--- Exercise objective ---
Type out every line of text in the listing below word for word, leaving the pictures out of your answer.

───── Provided data

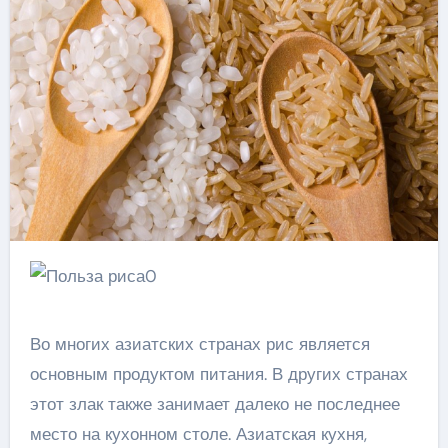
Во многих азиатских странах рис является
основным продуктом питания. В других странах
этот злак также занимает далеко не последнее
место на кухонном столе. Азиатская кухня,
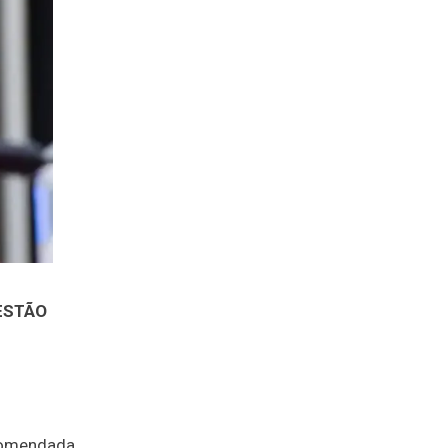
 ESTÃO
ncomendada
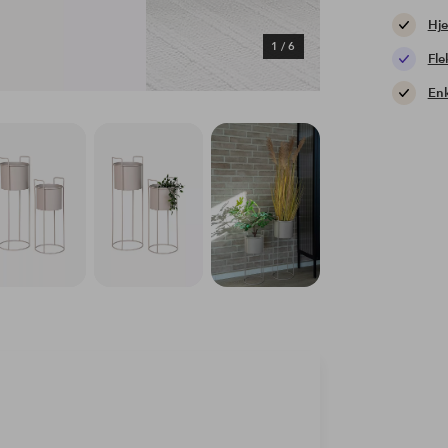
Hje
1
/
6
Fle
Enk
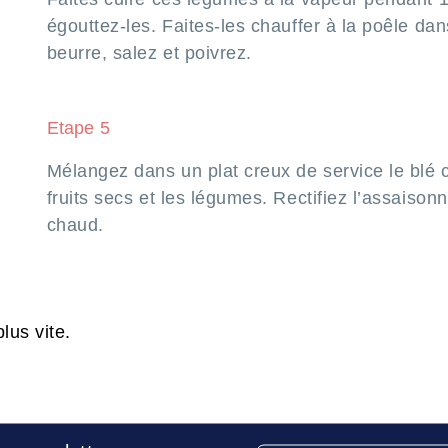
égouttez-les. Faites-les chauffer à la poêle da
beurre, salez et poivrez.
Etape 5
Mélangez dans un plat creux de service le blé
fruits secs et les légumes. Rectifiez l’assaiso
chaud.
lus vite.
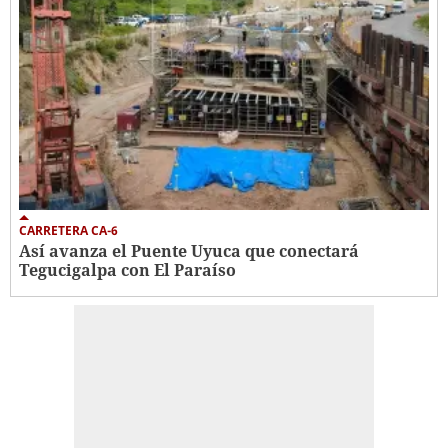
CARRETERA CA-6
Así avanza el Puente Uyuca que conectará
Tegucigalpa con El Paraíso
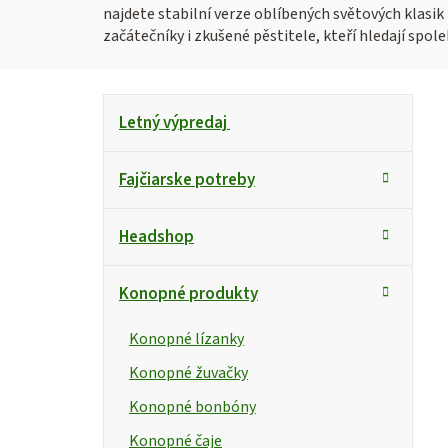
najdete stabilní verze oblíbených světových klasik
začátečníky i zkušené pěstitele, kteří hledají spol
B
K
Preskočiť
Letný výpredaj
kategórie
a
o
t
č
Fajčiarske potreby
e
n
g
Headshop
ó
ý
r
p
Konopné produkty
i
a
e
Konopné lízanky
n
Konopné žuvačky
e
Konopné bonbóny
l
Konopné čaje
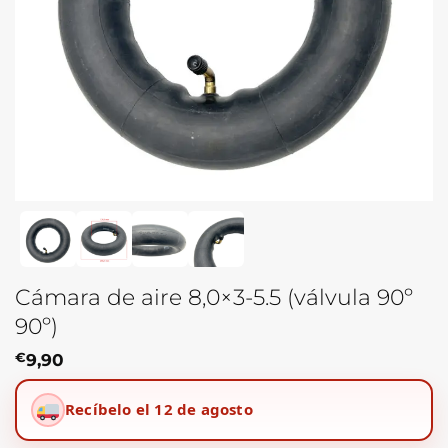
Cámara de aire 8,0×3-5.5 (válvula 90º
90º)
€
9,90
Recíbelo el 12 de agosto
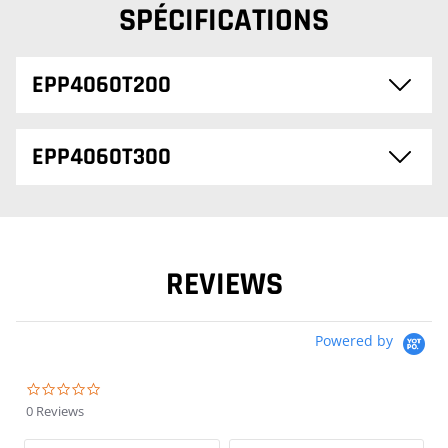
SPÉCIFICATIONS
EPP4060T200
EPP4060T300
REVIEWS
Powered by
0.0 star rating
0 Reviews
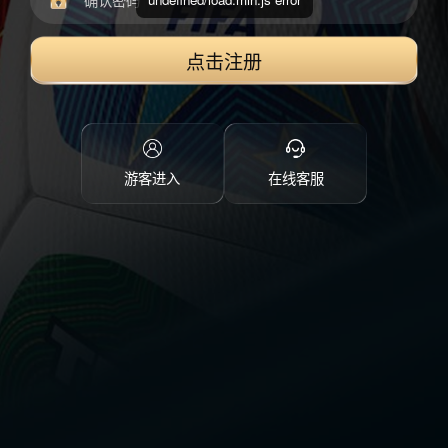
点击注册
游客进入
在线客服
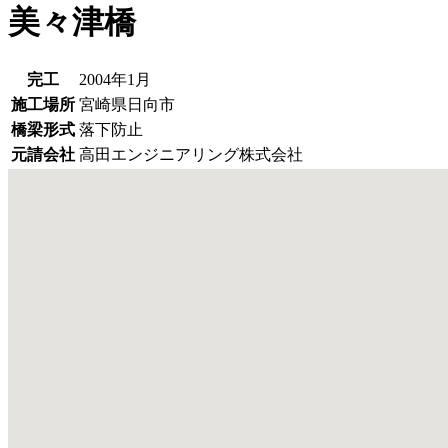
美々津橋
完工
2004年1月
施工場所
宮崎県日向市
橋梁形式
落下防止
元請会社
高田エンジニアリング株式会社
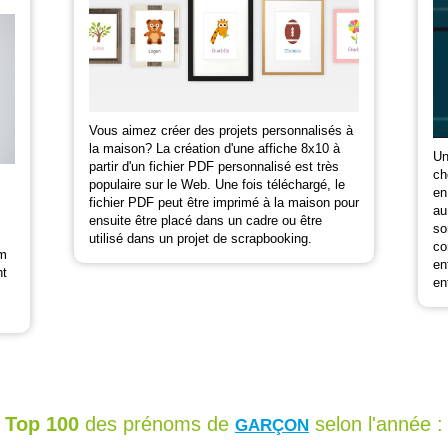
Vous aimez créer des projets personnalisés à
la maison? La création d'une affiche 8x10 à
Un
partir d'un fichier PDF personnalisé est très
ch
populaire sur le Web. Une fois téléchargé, le
en
fichier PDF peut être imprimé à la maison pour
au
ensuite être placé dans un cadre ou être
so
utilisé dans un projet de scrapbooking.
co
om
en
nt
en
Top 100
des prénoms de
selon l'année :
GARÇON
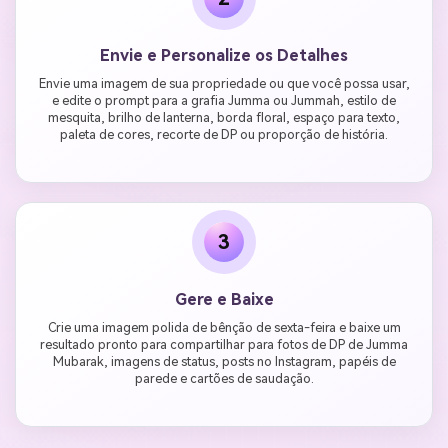
Envie e Personalize os Detalhes
Envie uma imagem de sua propriedade ou que você possa usar,
e edite o prompt para a grafia Jumma ou Jummah, estilo de
mesquita, brilho de lanterna, borda floral, espaço para texto,
paleta de cores, recorte de DP ou proporção de história.
3
Gere e Baixe
Crie uma imagem polida de bênção de sexta-feira e baixe um
resultado pronto para compartilhar para fotos de DP de Jumma
Mubarak, imagens de status, posts no Instagram, papéis de
parede e cartões de saudação.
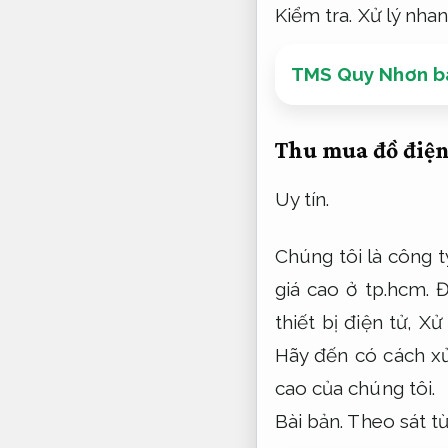
Kiểm tra.
Xử lý nhan
TMS Quy Nhơn bá
Thu mua đồ điện
Uy tín.
Chúng tôi là công 
giá cao ở tp.hcm.
Đ
thiết bị điện tử,
Xử 
Hãy đến có cách xử
cao của chúng tôi.
Bài bản.
Theo sát t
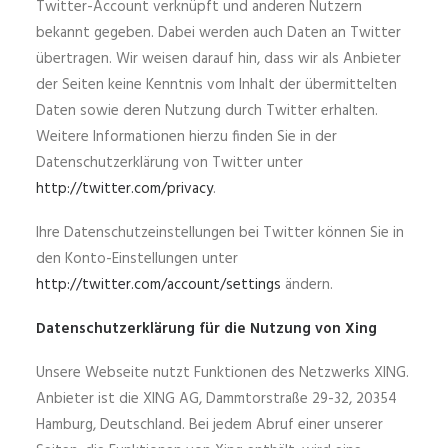
Twitter-Account verknüpft und anderen Nutzern
bekannt gegeben. Dabei werden auch Daten an Twitter
übertragen. Wir weisen darauf hin, dass wir als Anbieter
der Seiten keine Kenntnis vom Inhalt der übermittelten
Daten sowie deren Nutzung durch Twitter erhalten.
Weitere Informationen hierzu finden Sie in der
Datenschutzerklärung von Twitter unter
http://twitter.com/privacy
.
Ihre Datenschutzeinstellungen bei Twitter können Sie in
den Konto-Einstellungen unter
http://twitter.com/account/settings
ändern.
Datenschutzerklärung für die Nutzung von Xing
Unsere Webseite nutzt Funktionen des Netzwerks XING.
Anbieter ist die XING AG, Dammtorstraße 29-32, 20354
Hamburg, Deutschland. Bei jedem Abruf einer unserer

──────────

--- Solution to this problem ---
Во многих азиатских странах рис является
основным продуктом питания. В других странах
этот злак также занимает далеко не последнее
место на кухонном столе. Азиатская кухня,
 ESTÃO
ncomendada
Hje
1
/
6
Fle
Enk
égouttez-les. Faites-les chauffer à la poêle da
beurre, salez et poivrez.
Etape 5
Mélangez dans un plat creux de service le blé
fruits secs et les légumes. Rectifiez l’assaiso
chaud.
lus vite.
CARRETERA CA-6
Así avanza el Puente Uyuca que conectará
Tegucigalpa con El Paraíso
najdete stabilní verze oblíbených světových klasik
začátečníky i zkušené pěstitele, kteří hledají spol
B
K
Preskočiť
Letný výpredaj
kategórie
a
o
t
č
Fajčiarske potreby
e
n
g
Headshop
ó
ý
r
p
Konopné produkty
i
a
e
Konopné lízanky
n
Konopné žuvačky
e
Konopné bonbóny
l
Konopné čaje
Cámara de aire 8,0×3-5.5 (válvula 90º
90º)
€
9,90
Recíbelo el 12 de agosto
SPÉCIFICATIONS
EPP4060T200
EPP4060T300
REVIEWS
Powered by
0.0 star rating
0 Reviews
点击注册
游客进入
在线客服
美々津橋
完工
2004年1月
施工場所
宮崎県日向市
橋梁形式
落下防止
元請会社
高田エンジニアリング株式会社
Vous aimez créer des projets personnalisés à
la maison? La création d'une affiche 8x10 à
Un
partir d'un fichier PDF personnalisé est très
ch
populaire sur le Web. Une fois téléchargé, le
en
fichier PDF peut être imprimé à la maison pour
au
ensuite être placé dans un cadre ou être
so
utilisé dans un projet de scrapbooking.
co
om
en
nt
en
Top 100
des prénoms de
selon l'année :
GARÇON
Envie e Personalize os Detalhes
Envie uma imagem de sua propriedade ou que você possa usar,
e edite o prompt para a grafia Jumma ou Jummah, estilo de
mesquita, brilho de lanterna, borda floral, espaço para texto,
paleta de cores, recorte de DP ou proporção de história.
3
Gere e Baixe
Crie uma imagem polida de bênção de sexta-feira e baixe um
resultado pronto para compartilhar para fotos de DP de Jumma
Mubarak, imagens de status, posts no Instagram, papéis de
parede e cartões de saudação.
Kiểm tra.
Xử lý nhan
TMS Quy Nhơn bá
Thu mua đồ điện
Uy tín.
Chúng tôi là công 
giá cao ở tp.hcm.
Đ
thiết bị điện tử,
Xử 
Hãy đến có cách xử
cao của chúng tôi.
Bài bản.
Theo sát t
Twitter-Account verknüpft und anderen Nutzern
bekannt gegeben. Dabei werden auch Daten an Twitter
übertragen. Wir weisen darauf hin, dass wir als Anbieter
der Seiten keine Kenntnis vom Inhalt der übermittelten
Daten sowie deren Nutzung durch Twitter erhalten.
Weitere Informationen hierzu finden Sie in der
Datenschutzerklärung von Twitter unter
http://twitter.com/privacy
.
Ihre Datenschutzeinstellungen bei Twitter können Sie in
den Konto-Einstellungen unter
http://twitter.com/account/settings
ändern.
Datenschutzerklärung für die Nutzung von Xing
Unsere Webseite nutzt Funktionen des Netzwerks XING.
Anbieter ist die XING AG, Dammtorstraße 29-32, 20354
Hamburg, Deutschland. Bei jedem Abruf einer unserer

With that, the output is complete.